The correct treatment of accumulated income for these purposes was considered recently in the case of McDowall and others (executors of McDowall, deceased) v Commissioners of Inland Revenue [2004] STC (SCD) 22. Although in this case the gifts were disallowed (because they were made by the donor’s attorney and therefore outside the scope of his powers), the implication was that income that is accumulated with a view to gifting it as income at some later date, may retain its income character for a much longer period than is suggested by HMRC in their guidance (although supporting evidence of this intention will be vital if the exemption is to be successfully claimed in such circumstances).

Maintain usual standard of living

The third condition for the exemption is that, after making the gifts, the donor must be left with enough income to maintain their usual standard of living. This means that, even if made out of income, gifts will not qualify for the exemption if the donor has to resort to capital to meet his normal living expenses.

Normal living expenses for these purposes will usually be what was normal at the time the gift was made. This means that if circumstances change, the exemption may still be available as long as the fall in income couldn’t have been foreseen. HMRC use the example of a donor who takes on a commitment to pay regular insurance premiums, initially affordable out of income, but later on has to pay nursing home fees, that were unforeseen when the policy was first taken out. However, HMRC guidance advises its Inspectors to use their judgment in accepting or refusing the exemption in full or in part for continuing regular gifts where there has been a permanent change in circumstances.

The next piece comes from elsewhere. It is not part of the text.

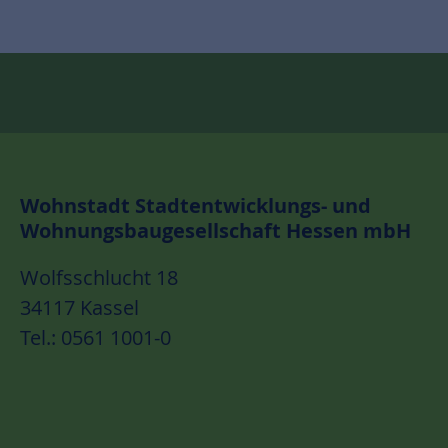
Wohnstadt Stadtentwicklungs- und
Wohnungsbaugesellschaft Hessen mbH
Wolfsschlucht 18
34117 Kassel
Tel.: 0561 1001-0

The question of what qualifies as income remains important for this third condition. Withdrawals from an insurance investment bond (including one held subject to a Discounted Gift Trust arrangement) are not income for these purposes and so should not be used to replace gifted income where the donor is planning to claim the exemption. That said there is no reason why a donor should not use capital to pay for living expenses if he has sufficient income to maintain his usual standard of living after making the gift but simply chooses to accumulate it or spend it on other things.

Claiming the exemption

The exemption is generally claimed on form IHT403 following the donor’s death (although there may be instances where a ruling is required during the donor’s lifetime – for example where the transfer would otherwise give rise to an immediate IHT liability) and it is therefore vitally important for donors to keep a full record of the amounts gifted as well as a year on year breakdown of income and expenditure which will be needed to substantiate the claim. The form IHT403 is helpfully set out to include a table in which it is possible to input income and expenditure of various types so as easily identify the appropriate surplus (or deficit) income figure for the tax year. Consequently, many donors find use of the form on an ongoing basis during lifetime to be an uncomplicated way of keeping the necessary records.

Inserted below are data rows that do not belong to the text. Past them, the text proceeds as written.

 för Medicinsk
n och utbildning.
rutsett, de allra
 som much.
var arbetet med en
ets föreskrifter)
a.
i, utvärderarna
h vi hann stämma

The normal expenditure out of income exemption can be extremely valuable in the right circumstances but care must exercised and good records maintained – especially where significant amounts are involved, the amounts gifted fluctuate considerably year on year and/or the donor’s circumstances have changed since the pattern of gifting (or the commitment to make gifts) commenced.

However, when used correctly the exemption can be very effective in preventing the value of the estate from increasing through the accumulation of surplus income. The exemption can be used in a variety of ways, ranging from the funding of stakeholder pensions for grandchildren (which have the added benefit of attracting tax relief) to larger transfers into trust, which could otherwise attract an immediate IHT charge of 20%.